Task prompt:
Arrange every line of the listing below as a Markdown table with the columns "No." and "Line," numbering the rows and skipping blank lines. Leave the pictures out of your answer.

======== Working data ========

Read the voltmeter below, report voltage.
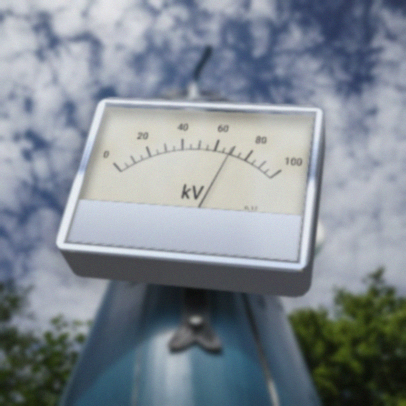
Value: 70 kV
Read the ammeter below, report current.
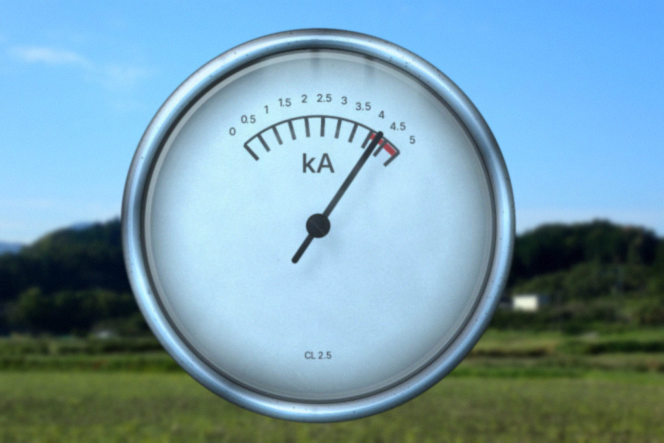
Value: 4.25 kA
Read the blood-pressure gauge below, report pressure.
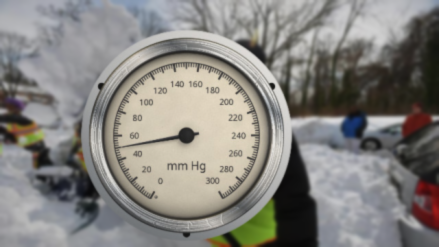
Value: 50 mmHg
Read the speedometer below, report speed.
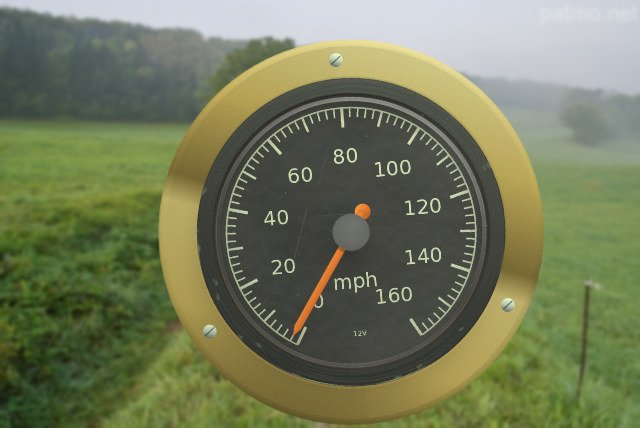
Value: 2 mph
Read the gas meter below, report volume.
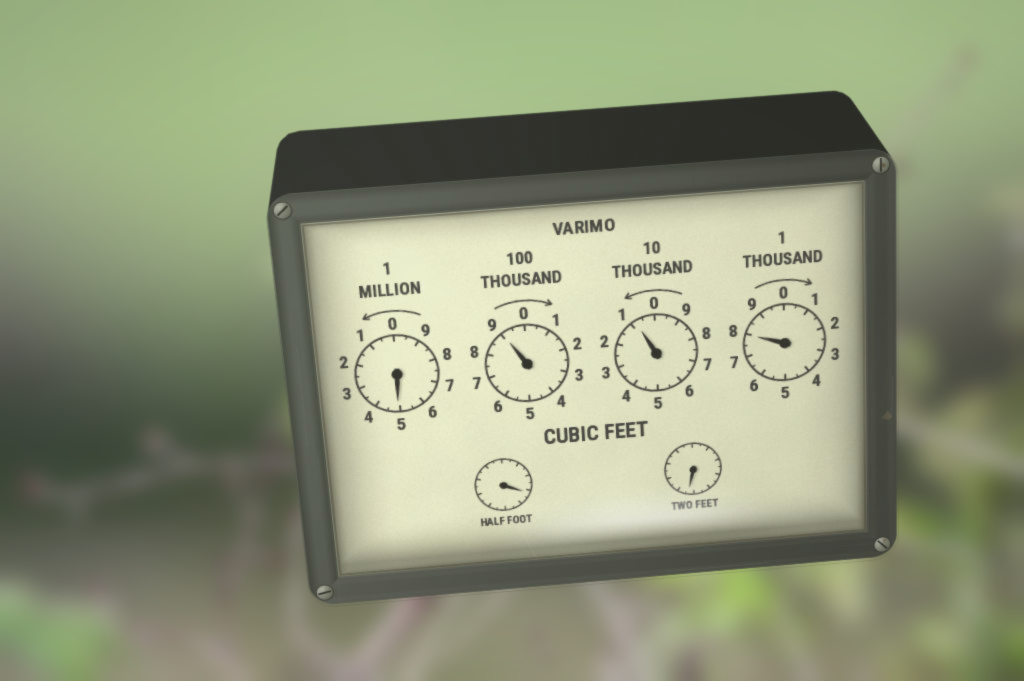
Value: 490800 ft³
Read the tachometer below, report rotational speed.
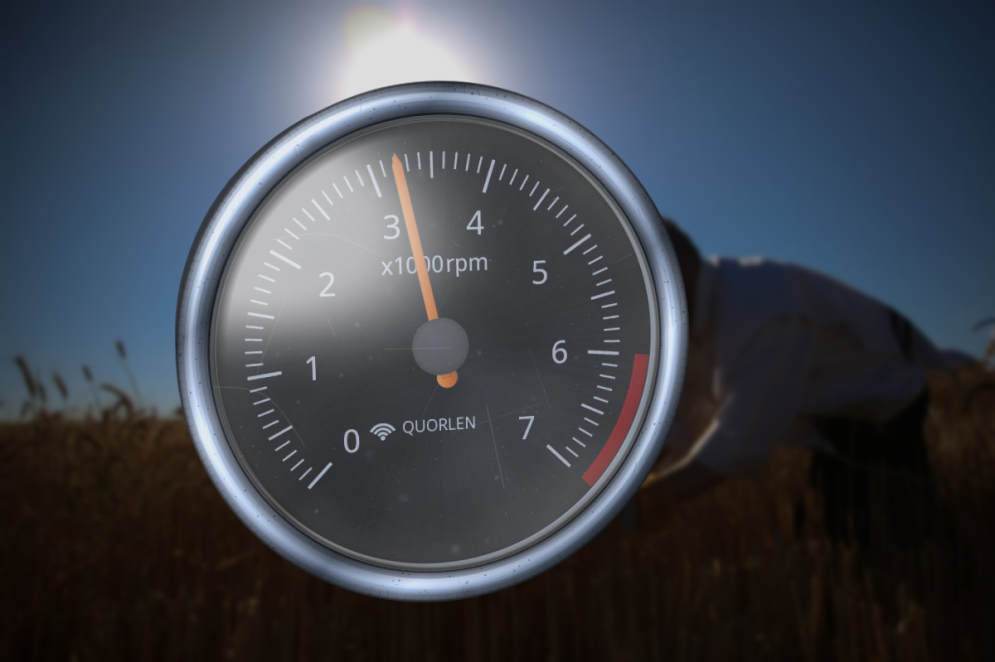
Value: 3200 rpm
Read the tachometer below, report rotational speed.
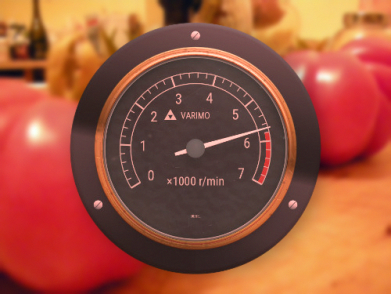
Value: 5700 rpm
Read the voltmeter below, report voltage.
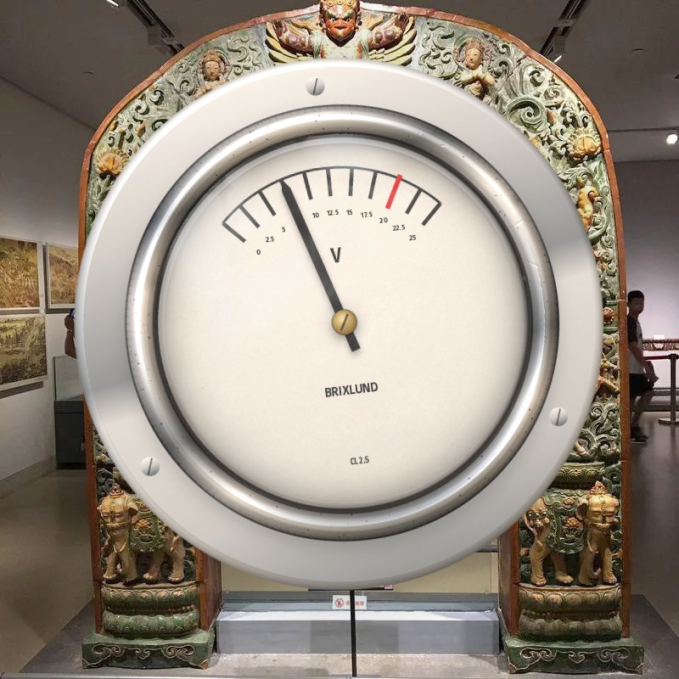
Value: 7.5 V
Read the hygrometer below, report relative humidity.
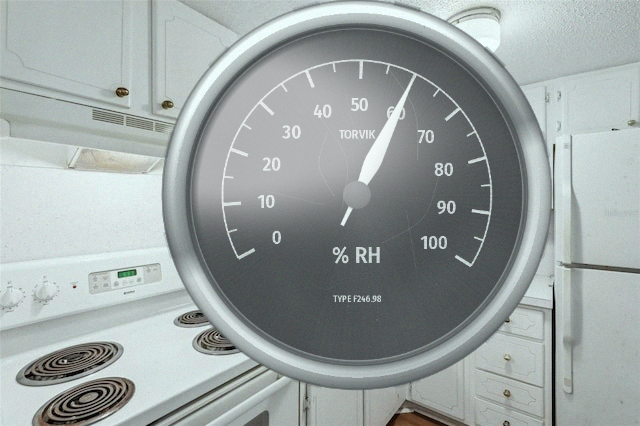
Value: 60 %
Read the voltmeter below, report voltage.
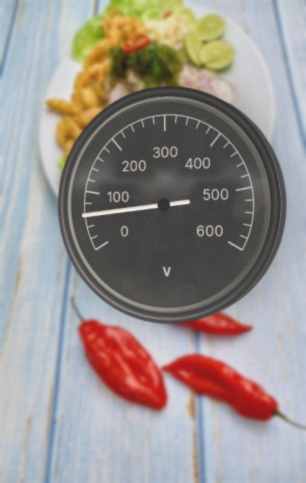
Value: 60 V
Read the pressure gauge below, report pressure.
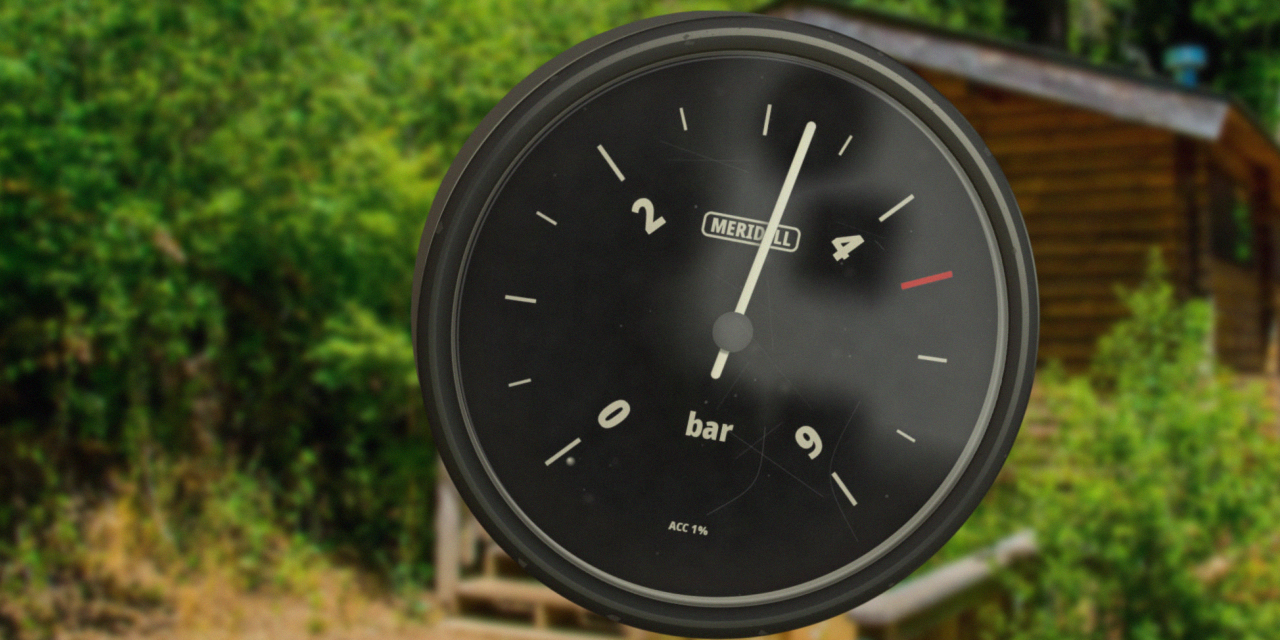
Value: 3.25 bar
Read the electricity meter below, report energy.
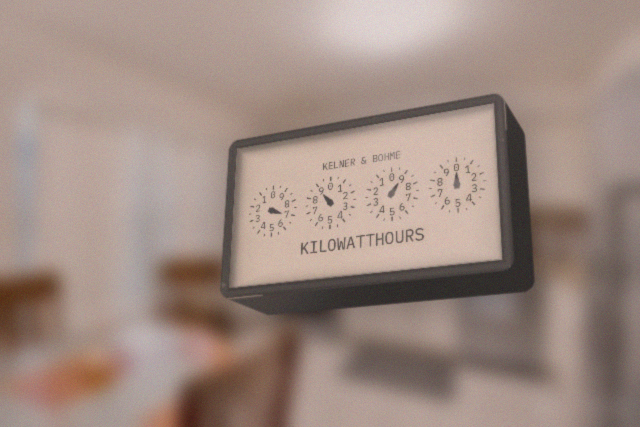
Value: 6890 kWh
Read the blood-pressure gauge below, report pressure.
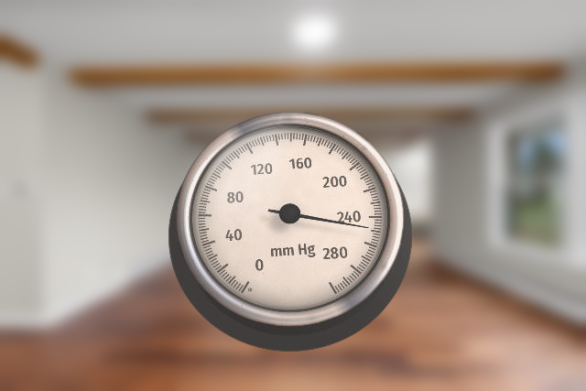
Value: 250 mmHg
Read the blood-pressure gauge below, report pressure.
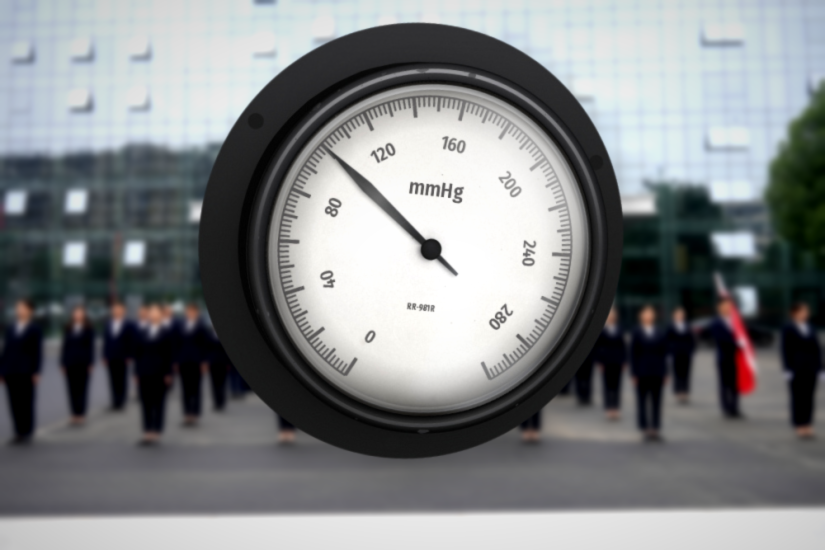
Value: 100 mmHg
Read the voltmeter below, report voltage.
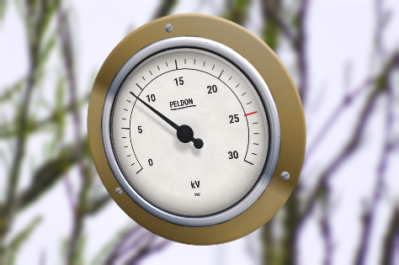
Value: 9 kV
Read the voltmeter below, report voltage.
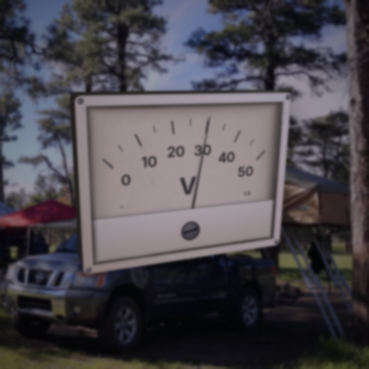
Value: 30 V
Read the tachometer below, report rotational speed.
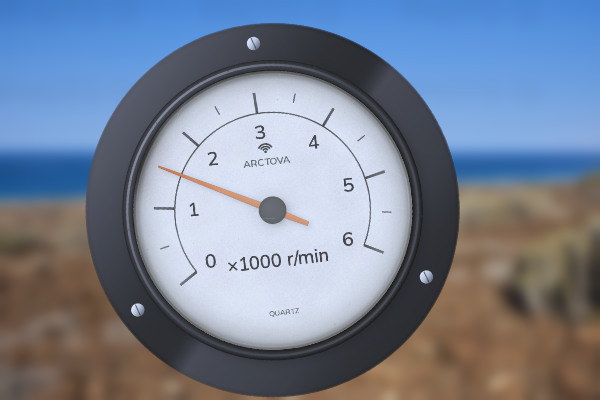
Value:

========

Solved exercise:
| No. | Line |
|---|---|
| 1 | Read the voltmeter below, report voltage. |
| 2 | Value: 70 kV |
| 3 | Read the ammeter below, report current. |
| 4 | Value: 4.25 kA |
| 5 | Read the blood-pressure gauge below, report pressure. |
| 6 | Value: 50 mmHg |
| 7 | Read the speedometer below, report speed. |
| 8 | Value: 2 mph |
| 9 | Read the gas meter below, report volume. |
| 10 | Value: 490800 ft³ |
| 11 | Read the tachometer below, report rotational speed. |
| 12 | Value: 3200 rpm |
| 13 | Read the tachometer below, report rotational speed. |
| 14 | Value: 5700 rpm |
| 15 | Read the voltmeter below, report voltage. |
| 16 | Value: 7.5 V |
| 17 | Read the hygrometer below, report relative humidity. |
| 18 | Value: 60 % |
| 19 | Read the voltmeter below, report voltage. |
| 20 | Value: 60 V |
| 21 | Read the pressure gauge below, report pressure. |
| 22 | Value: 3.25 bar |
| 23 | Read the electricity meter below, report energy. |
| 24 | Value: 6890 kWh |
| 25 | Read the blood-pressure gauge below, report pressure. |
| 26 | Value: 250 mmHg |
| 27 | Read the blood-pressure gauge below, report pressure. |
| 28 | Value: 100 mmHg |
| 29 | Read the voltmeter below, report voltage. |
| 30 | Value: 9 kV |
| 31 | Read the voltmeter below, report voltage. |
| 32 | Value: 30 V |
| 33 | Read the tachometer below, report rotational speed. |
| 34 | Value: |